スタンダードエッジワイズ症例
【症例8】1期治療は必要ありません!
成長発育期の上突咬合の治療例
治療者 | 大野 秀徳 おおの矯正歯科 |
---|---|
咬合分類 | 出っ歯(上突咬合 上突歯列 上突顎 下後退顎) 出っ歯が強く、口呼吸になる症例 |
治療開始時年齢・性別 | 12歳4ヵ月・女児 |
動的治療期間 | 2年9カ月 |
抜歯 | 有 |
患者さんの症状 | ご来院された当時10歳1ヵ月のお子さんは強い出っ歯でした。早急に治療してほしいと訴えていらっしゃいましたが、混合歯列期であり、どのように治療していくかよく見定める必要がありました。今回の場合、早期治療の治療効果がほとんどないことをご説明し、歯が全て生え変わる永久歯列期まで治療を遅らせることをご了解いただき、初診から2年間ほど経過観察を経て、矯正治療を行いました 。 |
■ここがポイント!
治療前、口を閉じる時にぎゅっと力が入ってあごや唇にしわが寄っています。自然に口を閉じられない状況が見て取れます。
治療後は自然に口が閉じ、大変きれいになりました。口元の位置が後退したことで、鼻と口の位置関係が改善されています。
■治療前 Before Treatment
- 唇を閉じる際、あごや唇に力が入って自然に閉じられていません。
- 口元が非常に突出しています。
- 上あご自体が前に突出している
- 下あごが後退している
- 前歯が斜め前に突出している
この3つの要因が重なって、強い出っ歯になっている状態です。
成長期の上突咬合では、1期治療は必要ないことがほとんどです。
乳歯列期や混合歯列期に1期治療を行っても、2期治療が必要無くなることは非常に稀です。また、1期治療を行うことで2期治療の治療期間が短縮されることや、治療のための抜歯が回避できるといったメリットが言われますが、それを裏付けるエビデンスは存在しません。1期治療の効果のエビデンスは、上の前歯の軽度の外傷の頻度が少し減少することだけです。個別の症例では1 期治療が必要な症例もありますが、一般的に必要が無いことが多いです。中には既製品(できあい)の装置を安易に使用する歯科医師も存在します。そのような歯科医師の行っている早期治療には注意が必要です。
■治療経過 Progress
歯科矯正医の計画通りに治療が進んでいることがわかります。大変順調です。
2008/3/31 治療開始 上下にマルチブラケットを装着
2008/6/30 オープンコイルを入れ犬歯を後ろへ移動していきます。
(犬歯は歯根が最も長く頑丈で、上下額の咬み合わせに重要な役割があり、抜歯や移動には神経を使います。)
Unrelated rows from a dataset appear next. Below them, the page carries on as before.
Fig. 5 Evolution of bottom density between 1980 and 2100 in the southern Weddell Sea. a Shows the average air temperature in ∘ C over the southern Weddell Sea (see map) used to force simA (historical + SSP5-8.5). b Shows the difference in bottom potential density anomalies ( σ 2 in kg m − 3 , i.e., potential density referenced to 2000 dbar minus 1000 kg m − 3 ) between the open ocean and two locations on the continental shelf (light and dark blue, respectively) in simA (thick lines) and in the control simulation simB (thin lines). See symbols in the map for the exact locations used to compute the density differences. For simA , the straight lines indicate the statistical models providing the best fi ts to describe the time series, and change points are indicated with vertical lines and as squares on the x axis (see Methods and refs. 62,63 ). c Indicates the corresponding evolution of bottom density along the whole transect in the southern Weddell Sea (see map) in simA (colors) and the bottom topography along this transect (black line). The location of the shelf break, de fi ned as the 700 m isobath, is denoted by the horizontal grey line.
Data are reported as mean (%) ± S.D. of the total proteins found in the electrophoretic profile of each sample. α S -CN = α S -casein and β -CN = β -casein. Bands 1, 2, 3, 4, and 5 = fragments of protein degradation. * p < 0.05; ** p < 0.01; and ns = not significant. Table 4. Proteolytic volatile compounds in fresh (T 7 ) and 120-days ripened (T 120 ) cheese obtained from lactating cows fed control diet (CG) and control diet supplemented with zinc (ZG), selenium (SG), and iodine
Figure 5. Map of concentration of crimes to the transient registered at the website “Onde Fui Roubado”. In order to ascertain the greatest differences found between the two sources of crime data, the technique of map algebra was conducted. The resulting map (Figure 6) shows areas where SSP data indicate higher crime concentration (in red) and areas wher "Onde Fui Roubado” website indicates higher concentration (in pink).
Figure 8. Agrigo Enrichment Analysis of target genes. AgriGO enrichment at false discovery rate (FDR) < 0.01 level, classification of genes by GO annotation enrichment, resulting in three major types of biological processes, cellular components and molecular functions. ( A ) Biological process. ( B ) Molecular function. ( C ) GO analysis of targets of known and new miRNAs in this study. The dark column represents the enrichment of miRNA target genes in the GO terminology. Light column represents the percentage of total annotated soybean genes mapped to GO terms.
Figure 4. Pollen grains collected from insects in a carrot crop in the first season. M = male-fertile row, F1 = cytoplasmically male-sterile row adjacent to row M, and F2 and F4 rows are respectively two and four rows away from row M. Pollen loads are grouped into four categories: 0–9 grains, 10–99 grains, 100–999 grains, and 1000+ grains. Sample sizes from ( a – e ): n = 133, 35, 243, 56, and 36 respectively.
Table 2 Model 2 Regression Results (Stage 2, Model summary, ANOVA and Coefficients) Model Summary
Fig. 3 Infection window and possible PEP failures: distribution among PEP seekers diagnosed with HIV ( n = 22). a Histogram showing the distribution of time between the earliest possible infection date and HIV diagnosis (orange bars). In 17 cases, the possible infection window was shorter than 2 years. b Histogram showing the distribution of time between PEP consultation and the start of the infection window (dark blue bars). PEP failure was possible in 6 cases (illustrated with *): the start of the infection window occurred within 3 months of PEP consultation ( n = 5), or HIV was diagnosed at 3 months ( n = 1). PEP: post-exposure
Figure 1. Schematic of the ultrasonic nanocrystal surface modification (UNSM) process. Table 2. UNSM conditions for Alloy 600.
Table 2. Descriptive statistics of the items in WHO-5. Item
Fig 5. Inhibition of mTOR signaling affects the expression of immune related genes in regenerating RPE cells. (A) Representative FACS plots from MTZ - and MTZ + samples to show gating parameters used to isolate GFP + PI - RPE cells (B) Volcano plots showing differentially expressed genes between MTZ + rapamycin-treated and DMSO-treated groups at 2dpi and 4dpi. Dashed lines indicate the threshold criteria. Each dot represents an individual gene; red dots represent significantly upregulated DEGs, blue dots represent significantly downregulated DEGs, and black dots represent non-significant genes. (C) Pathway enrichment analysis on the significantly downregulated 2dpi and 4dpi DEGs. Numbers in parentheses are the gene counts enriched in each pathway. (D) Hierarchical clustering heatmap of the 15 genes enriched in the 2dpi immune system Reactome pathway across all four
2008/12/24 前方に突出した前歯を舌側方向に向けて移動開始
2009/8/29 前歯の向きがきれいに下向きになっています。
抜歯したスペースもきれいに埋まってきています。
■治療後 After Treatment
顔貌は自然な状態になり、力を入れなくても自然に唇を閉じることができています。
- 治療前に比べると唇の位置が後退し、突出していた口元が美しくなりました。
- 前歯は前方に突出した状態からきれいな下向きへと改善されました。
- 上あごは後退し、出っ歯だった状態から健全な状態へと導かれました。
- 奥歯の咬み合わせも上下がしっかり咬み合った状態です。
■保定 After Retention or During Retention
咬合は安定しています。元々、咬合はしっかりしており、咬む力が強く下あごの犬歯間の幅径が 経年的に狭くなる可能性が強い患者さんであるため、下の前歯はでこぼこ(叢生)が戻りやすいと考えられます。患者さんは下の前歯の固定式保定装置の撤去を望まれなかったため、現在も保定を継続中です。
治療前後の頭部X線規格写真(セファロ)の重ね合わせ
(黒線は初診時12歳4ヵ月、赤線は保定3ヵ月目15歳4ヵ月、緑線は18歳3ヵ月)
上図は治療前後の頭部X線規格写真(セファロ)のトレースを重ね合わせたもので、どの部位がどの方向に移動したか読み解くことができます。
元々非常に突出していた口唇は、その突出感をかなり減少させました。治療により鼻とあごは前方へ移動し、口の位置は後方へ移動したことが読み取れます。こうして成長を取り込み、出っ歯の状態から美しい自然な状態へと導くことができました。
総括
頭部X線規格写真(セファロ)でも、治療前と治療後の違いがはっきり見て取れます。
前歯の状態は明らかに変化しており、口元の軟組織(筋肉)の形にもはっきり変化があります。
鼻と口の位置関係が改善し口元が後退しきれいに整い、オトガイ(あごの前方への出っ張り)もできていることがわかります。歯列とともに顔貌もきれいに改善されています。